Die Fraktionen teilen den Jahresüberschuss von 383 Millionen Euro und die Zahlung der LBBW von 167 Millionen Euro etwas anders auf als die Verwaltungsspitze.

Stuttgart - Der Jahresüberschuss der Stadt im Jahr 2017 mit 383 Millionen Euro, ergänzt um zusätzlich erwartete 167 Millionen Euro von der Landesbank (LBBW) ließe zwar ausführliche Etatberatungen zu. In den langwierigen Debatten um Investitionen, Personalstellen und Zuschüsse alle zwei Jahre zum Doppelhaushalt werden schließlich nicht viel größere Summen verplant. „Das wollen wir aber nicht“, sagt CDU-Fraktionschef Alexander Kotz, und rennt damit bei der Rathausspitze offene Türen ein.

 

OB Fritz Kuhn (Grüne) und Finanzbürgermeister Michael Föll (CDU) haben vorgeschlagen, den Überschuss auf wenige Rücklagenkonten zu buchen: Der Großteil soll ins Klinikum und in die Kultur fließen, außerdem wird die Grundsteuer einmalig gesenkt und die Restschuld bei Banken von 19 Millionen Euro getilgt.

Das tragen die Fraktionen nur teilweise mit. CDU-Chef Kotz hat mit SPD, FDP und Freien Wählern einen Antrag formuliert, demzufolge für die Sanierung der Oper sowie für die Projekte Philharmonie und Neubau des Linden-Museums nicht 200 Millionen, sondern nur 25 Millionen Euro aus dem Überschuss zurückgelegt werden sollen. Gleichzeitig bekräftigt die Ratsmehrheit ihr Bekenntnis, die der Stadt zufließenden 167 Millionen Euro aus dem Garantieüberschusskonto im Zusammenhang mit dem Sealink-Portfolio der LBBW nur für die Opernsanierung vorzusehen.

Mit dem eingesparten Geld soll eine Rücklage von 150 Millionen Euro für eine „Wohnraumoffensive“ gebildet werden. Der Abriss und Neubau der Auffahrtrampe Friedrichswahl in Zuffenhausen wird mit weiteren 25 Millionen abgesichert.

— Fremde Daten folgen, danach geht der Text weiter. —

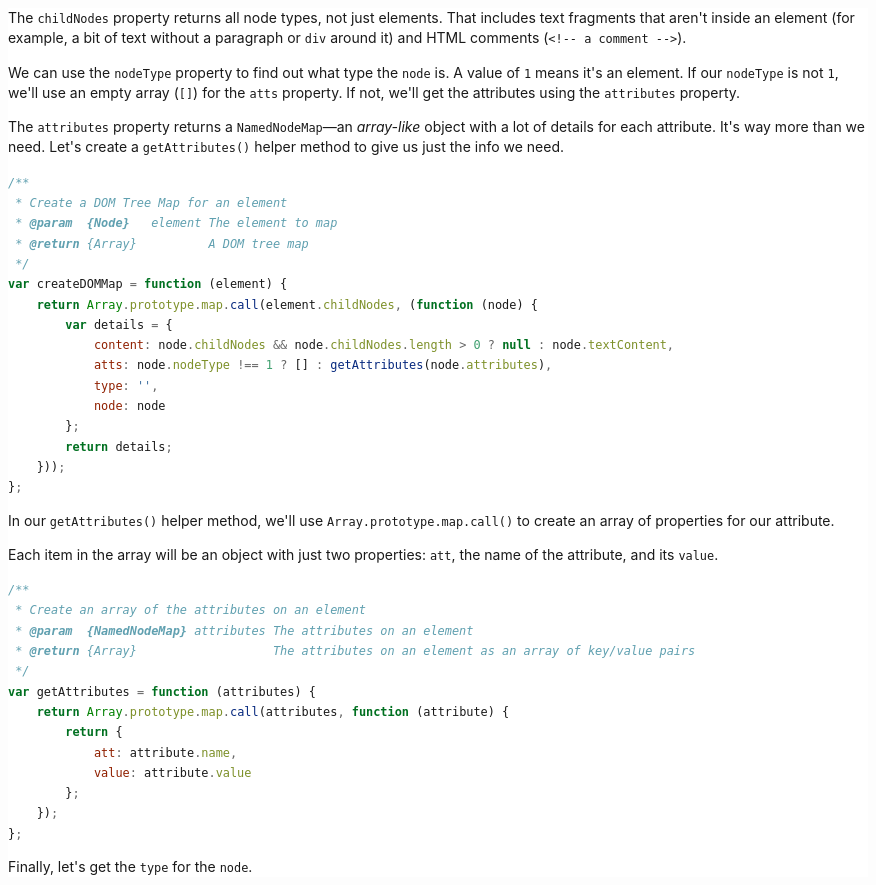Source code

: The `childNodes` property returns all node types, not just elements. That includes text fragments that aren't inside an element (for example, a bit of text without a paragraph or `div` around it) and HTML comments (`<!-- a comment -->`).

We can use the `nodeType` property to find out what type the `node` is. A value of `1` means it's an element. If our `nodeType` is not `1`, we'll use an empty array (`[]`) for the `atts` property. If not, we'll get the attributes using the `attributes` property.

The `attributes` property returns a `NamedNodeMap`&mdash;an *array-like* object with a lot of details for each attribute. It's way more than we need. Let's create a `getAttributes()` helper method to give us just the info we need.

```js
/**
 * Create a DOM Tree Map for an element
 * @param  {Node}   element The element to map
 * @return {Array}          A DOM tree map
 */
var createDOMMap = function (element) {
	return Array.prototype.map.call(element.childNodes, (function (node) {
		var details = {
			content: node.childNodes && node.childNodes.length > 0 ? null : node.textContent,
			atts: node.nodeType !== 1 ? [] : getAttributes(node.attributes),
			type: '',
			node: node
		};
		return details;
	}));
};
```

In our `getAttributes()` helper method, we'll use `Array.prototype.map.call()` to create an array of properties for our attribute.

Each item in the array will be an object with just two properties: `att`, the name of the attribute, and its `value`.

```js
/**
 * Create an array of the attributes on an element
 * @param  {NamedNodeMap} attributes The attributes on an element
 * @return {Array}                   The attributes on an element as an array of key/value pairs
 */
var getAttributes = function (attributes) {
	return Array.prototype.map.call(attributes, function (attribute) {
		return {
			att: attribute.name,
			value: attribute.value
		};
	});
};
```

Finally, let's get the `type` for the `node`.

Die SPD-Fraktion schlägt zudem eine Alternative zur bereits vom Gemeinderat beschlossenen Senkung des Grundsteuerhebesatzes im Umfang von 30 Millionen Euro vor. Die Senkung würde zu einem signifikanten Teil den Großbetreiben Daimler, Porsche und Bosch zugutekommen. Besser wäre es, allen Nutzern des Nahverkehrs einen 50-Euro-Gutschein zu schenken, der beim Kauf von Fahrkarten eingelöst werden könnte. Der ursprüngliche Vorschlag, jedem Stuttgarter, Milliardären wie Sozialhilfeempfängern, 50 Euro in bar zu schenken, ist damit obsolet.

Anna Deparnay-Grunenberg, Vorsitzende der Grünen-Fraktion, unterstützt den Vorschlag ihres Parteifreundes Kuhn in weiten Teilen. Die Investitionen in den Klinikum-Neubau seien unvermeidbar, die Ausgaben für die Kultur gerechtfertigt. Grüner Schwerpunkt sei eine Investition im Umfang von 100 Millionen Euro in nachhaltigen Umweltschutz. Die Stadt Stuttgart sei weit davon entfernt, die Klimaziele bis 2020 zu erreichen. Daher sollen Fonds gebildet werden, aus denen die Kosten für energetische Sanierungen von städtischen Bürogebäuden, Immobilien von Beteiligungsbetrieben, Schulen, Bädern und Vereinsbauten bezahlt werden sollen.

Anders als die Ratsmehrheit wolle man selbst keine verfrühten Wahlkampfgeschenke und auch keine Schnellschüsse machen, sondern „eingehend beraten und dann durchdachte Vorschläge für strukturelle Änderungen herbeiführen“, sagen die Fraktionschefs von SÖS/Linke-plus, Hannes Rockenbauch und Thomas Adler. Es brauche eine breite Diskussion in der Öffentlichkeit und im Gemeinderat. Die dringendsten Probleme seien der Verkehr und die Wohnungsnot. Bei den Rücklagen für die genannten Kulturprojekte seien zentrale Fragen noch unbeantwortet, etwa die nach dem Interimsstandort für die Oper.